Tus derechos. Mis derechos

Como personas, nuestros derechos nos garantizan la vida en libertad. Tenemos derecho a decidir nuestro futuro; a expresarnos libremente, a no ser discriminados ni perseguidos, entre otras cosas. Sin embargo, todos tenemos los mismos derechos y cuando estos se cruzan pueden originarse conflictos.
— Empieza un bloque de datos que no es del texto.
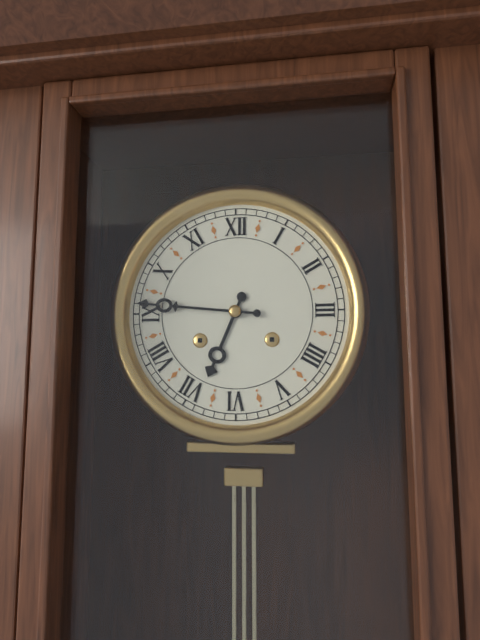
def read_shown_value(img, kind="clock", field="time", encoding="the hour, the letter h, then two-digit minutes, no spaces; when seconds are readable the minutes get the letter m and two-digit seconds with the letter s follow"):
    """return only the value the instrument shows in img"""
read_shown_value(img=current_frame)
6h46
Me explico. Hoy me levanté con un ruido infernal, como el de un terremoto. Mi hijo (de menos de año y medio) empezó a llorar y la casa se volvió inhabitable. Sucede que en la casa de al lado están rompiendo paredes con un martillo neumático cuyo ruido nos taladra hasta el fondo del cráneo. Los trabajadores dicen que tienen el permiso (no sé de quien) y que les disculpemos pero tienen que trabajar. Y es cierto, deben trabajar, deben llevar el sustento a su familia. Pero ¿y mi derecho a trabajar (trabajo desde casa y es imposible con esa bulla)? ¿dónde queda mi derecho a la tranquilidad? Debo dejar de trabajar para que ellos lo puedan hacer. Debo sufrir otro ataque de migraña para que ellos trabajen. Mi hijo pequeño no puede ni conciliar el sueño por el derecho a estos señores.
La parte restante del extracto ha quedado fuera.